Extracted records
====

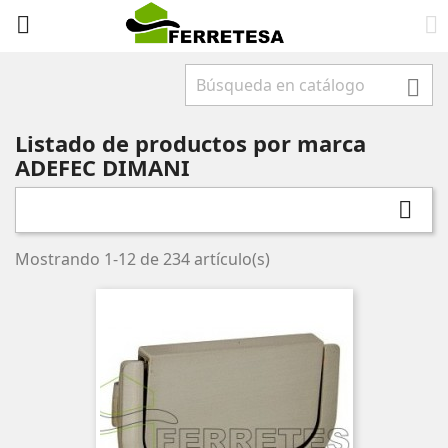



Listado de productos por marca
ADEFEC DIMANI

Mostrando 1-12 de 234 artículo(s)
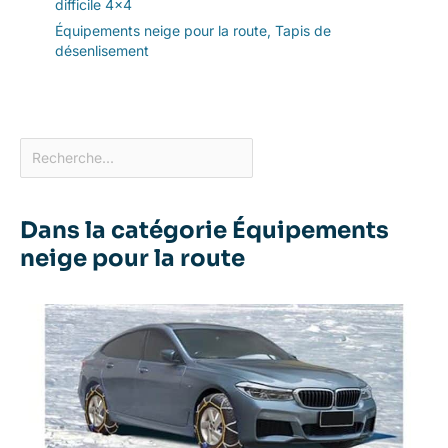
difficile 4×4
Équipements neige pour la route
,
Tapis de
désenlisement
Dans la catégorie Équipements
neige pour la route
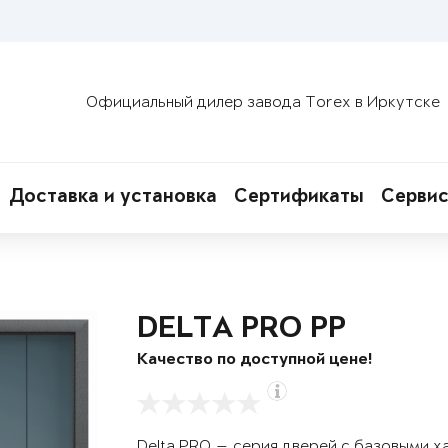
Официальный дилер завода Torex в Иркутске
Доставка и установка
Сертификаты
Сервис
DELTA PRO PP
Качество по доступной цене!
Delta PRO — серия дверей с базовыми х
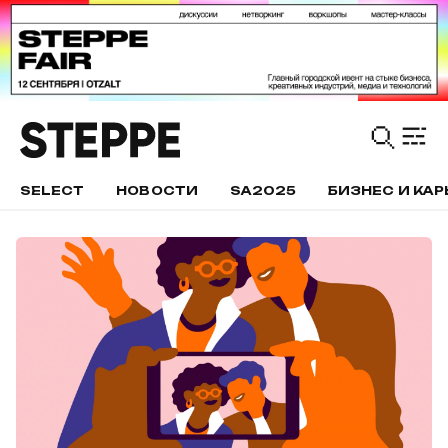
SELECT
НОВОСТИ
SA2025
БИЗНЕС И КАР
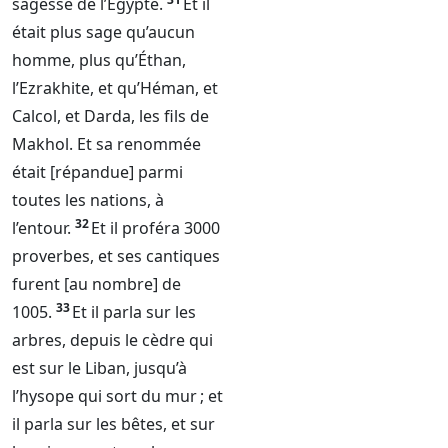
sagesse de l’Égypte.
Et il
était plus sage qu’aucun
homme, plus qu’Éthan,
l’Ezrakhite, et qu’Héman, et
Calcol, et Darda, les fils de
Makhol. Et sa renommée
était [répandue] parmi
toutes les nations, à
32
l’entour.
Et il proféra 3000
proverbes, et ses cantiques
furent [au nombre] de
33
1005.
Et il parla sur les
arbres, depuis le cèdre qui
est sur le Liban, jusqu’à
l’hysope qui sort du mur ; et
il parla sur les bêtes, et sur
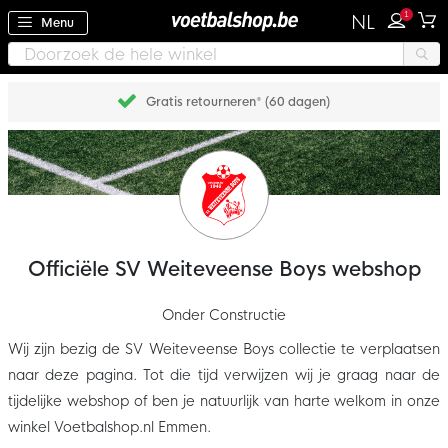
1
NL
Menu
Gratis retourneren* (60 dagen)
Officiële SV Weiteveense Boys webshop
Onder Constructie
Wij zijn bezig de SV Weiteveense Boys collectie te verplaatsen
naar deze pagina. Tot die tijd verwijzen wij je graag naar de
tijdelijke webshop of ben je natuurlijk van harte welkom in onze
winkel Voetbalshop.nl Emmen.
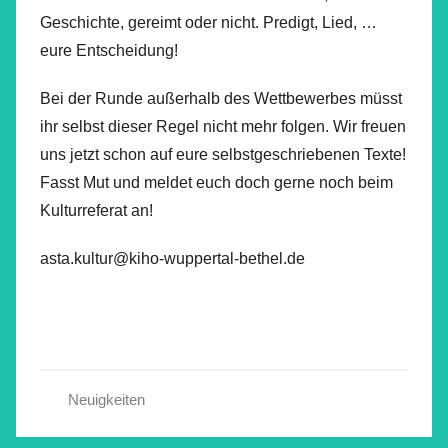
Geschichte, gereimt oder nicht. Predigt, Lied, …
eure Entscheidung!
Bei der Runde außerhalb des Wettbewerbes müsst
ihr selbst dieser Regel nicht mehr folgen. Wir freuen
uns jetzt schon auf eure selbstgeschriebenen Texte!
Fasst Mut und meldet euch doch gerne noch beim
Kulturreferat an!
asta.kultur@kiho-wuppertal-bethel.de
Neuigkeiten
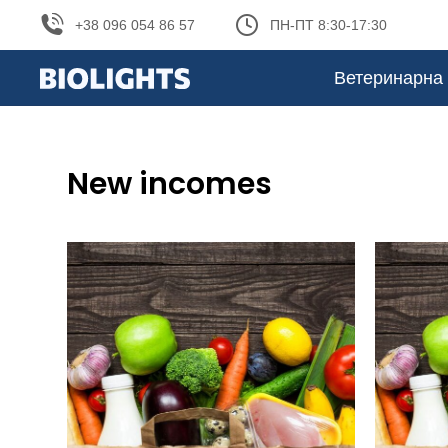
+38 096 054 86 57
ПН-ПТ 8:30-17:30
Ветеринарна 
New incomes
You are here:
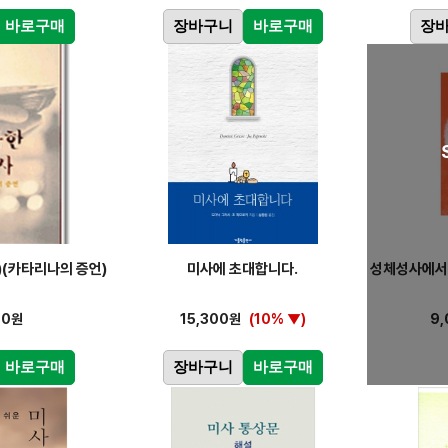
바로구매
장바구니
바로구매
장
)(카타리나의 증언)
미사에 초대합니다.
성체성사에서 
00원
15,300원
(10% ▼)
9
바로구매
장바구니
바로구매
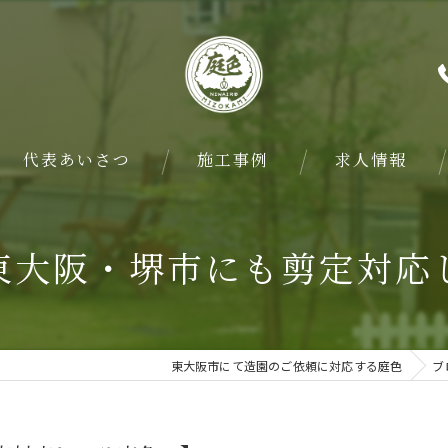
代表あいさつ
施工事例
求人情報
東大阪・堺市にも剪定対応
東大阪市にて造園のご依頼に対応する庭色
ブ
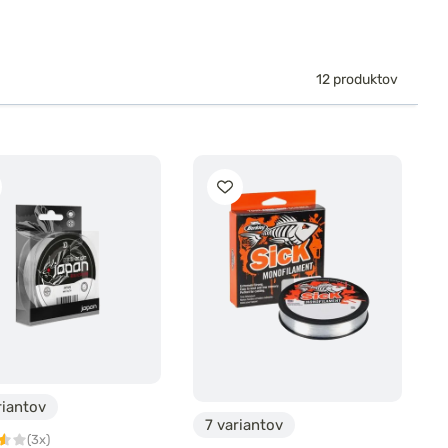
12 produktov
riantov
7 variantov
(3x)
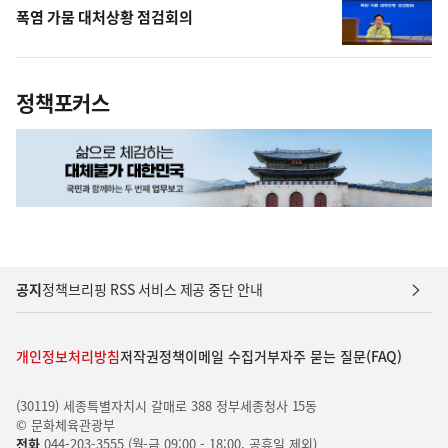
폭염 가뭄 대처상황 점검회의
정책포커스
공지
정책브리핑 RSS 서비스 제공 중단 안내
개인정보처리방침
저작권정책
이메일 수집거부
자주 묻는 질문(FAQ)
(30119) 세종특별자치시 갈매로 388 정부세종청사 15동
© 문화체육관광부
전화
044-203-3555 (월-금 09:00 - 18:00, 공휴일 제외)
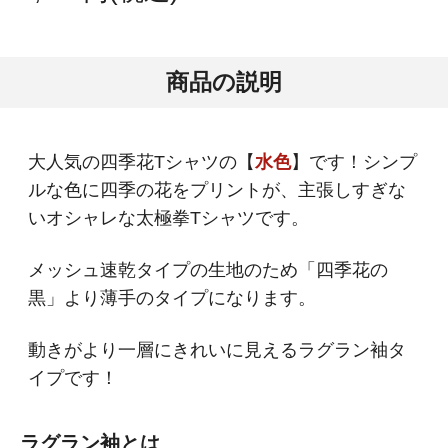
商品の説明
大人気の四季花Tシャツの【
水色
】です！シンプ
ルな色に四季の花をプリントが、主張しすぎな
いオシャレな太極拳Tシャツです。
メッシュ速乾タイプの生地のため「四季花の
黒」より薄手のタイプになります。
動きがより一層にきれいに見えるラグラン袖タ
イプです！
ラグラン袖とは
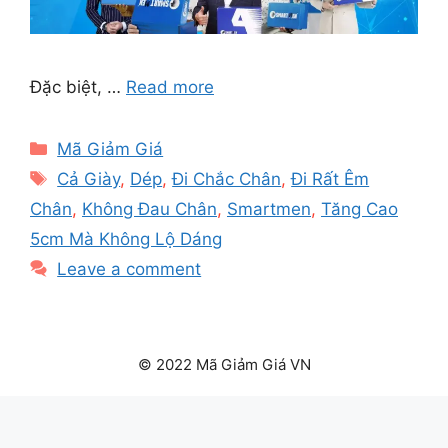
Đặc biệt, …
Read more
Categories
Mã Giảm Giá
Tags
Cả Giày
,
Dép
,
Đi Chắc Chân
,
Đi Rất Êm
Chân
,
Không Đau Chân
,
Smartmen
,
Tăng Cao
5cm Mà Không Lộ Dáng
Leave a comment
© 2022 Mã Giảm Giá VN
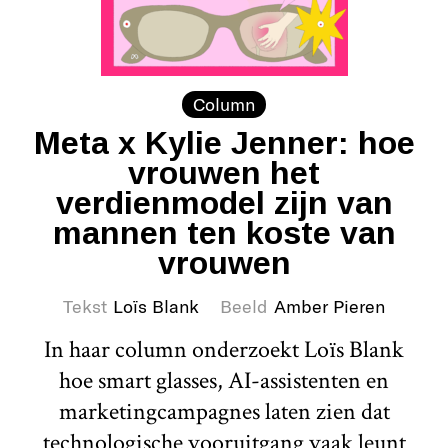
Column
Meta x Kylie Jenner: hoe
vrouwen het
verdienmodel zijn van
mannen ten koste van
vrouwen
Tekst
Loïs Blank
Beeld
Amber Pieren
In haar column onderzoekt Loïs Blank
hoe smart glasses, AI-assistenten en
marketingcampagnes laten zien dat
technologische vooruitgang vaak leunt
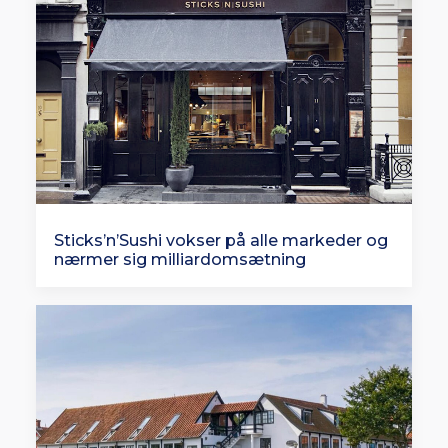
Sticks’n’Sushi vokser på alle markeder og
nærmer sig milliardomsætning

====

#### INSTRUCTIONS FOR THE TASK
Reproduce all of the lines above word for word, leaving the pictures out of your answer.

#### THE COMPLETED TASK



Listado de productos por marca
ADEFEC DIMANI

Mostrando 1-12 de 234 artículo(s)
difficile 4×4
Équipements neige pour la route
,
Tapis de
désenlisement
Dans la catégorie Équipements
neige pour la route
Официальный дилер завода Torex в Иркутске
Доставка и установка
Сертификаты
Сервис
DELTA PRO PP
Качество по доступной цене!
Delta PRO — серия дверей с базовыми х
SELECT
НОВОСТИ
SA2025
БИЗНЕС И КАР
sagesse de l’Égypte.
Et il
était plus sage qu’aucun
homme, plus qu’Éthan,
l’Ezrakhite, et qu’Héman, et
Calcol, et Darda, les fils de
Makhol. Et sa renommée
était [répandue] parmi
toutes les nations, à
32
l’entour.
Et il proféra 3000
proverbes, et ses cantiques
furent [au nombre] de
33
1005.
Et il parla sur les
arbres, depuis le cèdre qui
est sur le Liban, jusqu’à
l’hysope qui sort du mur ; et
il parla sur les bêtes, et sur
1
NL
Menu
Gratis retourneren* (60 dagen)
Officiële SV Weiteveense Boys webshop
Onder Constructie
Wij zijn bezig de SV Weiteveense Boys collectie te verplaatsen
naar deze pagina. Tot die tijd verwijzen wij je graag naar de
tijdelijke webshop of ben je natuurlijk van harte welkom in onze
winkel Voetbalshop.nl Emmen.
Geschichte, gereimt oder nicht. Predigt, Lied, …
eure Entscheidung!
Bei der Runde außerhalb des Wettbewerbes müsst
ihr selbst dieser Regel nicht mehr folgen. Wir freuen
uns jetzt schon auf eure selbstgeschriebenen Texte!
Fasst Mut und meldet euch doch gerne noch beim
Kulturreferat an!
asta.kultur@kiho-wuppertal-bethel.de
Neuigkeiten
+38 096 054 86 57
ПН-ПТ 8:30-17:30
Ветеринарна 
New incomes
You are here:
바로구매
장바구니
바로구매
장
)(카타리나의 증언)
미사에 초대합니다.
성체성사에서 
00원
15,300원
(10% ▼)
9
바로구매
장바구니
바로구매
代表あいさつ
施工事例
求人情報
東大阪・堺市にも剪定対応
東大阪市にて造園のご依頼に対応する庭色
ブ
12 produktov
riantov
7 variantov
(3x)
폭염 가뭄 대처상황 점검회의
정책포커스
공지
정책브리핑 RSS 서비스 제공 중단 안내
개인정보처리방침
저작권정책
이메일 수집거부
자주 묻는 질문(FAQ)
(30119) 세종특별자치시 갈매로 388 정부세종청사 15동
© 문화체육관광부
전화
044-203-3555 (월-금 09:00 - 18:00, 공휴일 제외)
商品の説明
大人気の四季花Tシャツの【
水色
】です！シンプ
ルな色に四季の花をプリントが、主張しすぎな
いオシャレな太極拳Tシャツです。
メッシュ速乾タイプの生地のため「四季花の
黒」より薄手のタイプになります。
動きがより一層にきれいに見えるラグラン袖タ
イプです！
ラグラン袖とは
Đặc biệt, …
Read more
Categories
Mã Giảm Giá
Tags
Cả Giày
,
Dép
,
Đi Chắc Chân
,
Đi Rất Êm
Chân
,
Không Đau Chân
,
Smartmen
,
Tăng Cao
5cm Mà Không Lộ Dáng
Leave a comment
© 2022 Mã Giảm Giá VN
Column
Meta x Kylie Jenner: hoe
vrouwen het
verdienmodel zijn van
mannen ten koste van
vrouwen
Tekst
Loïs Blank
Beeld
Amber Pieren
In haar column onderzoekt Loïs Blank
hoe smart glasses, AI-assistenten en
marketingcampagnes laten zien dat
technologische vooruitgang vaak leunt
Sticks’n’Sushi vokser på alle markeder og
nærmer sig milliardomsætning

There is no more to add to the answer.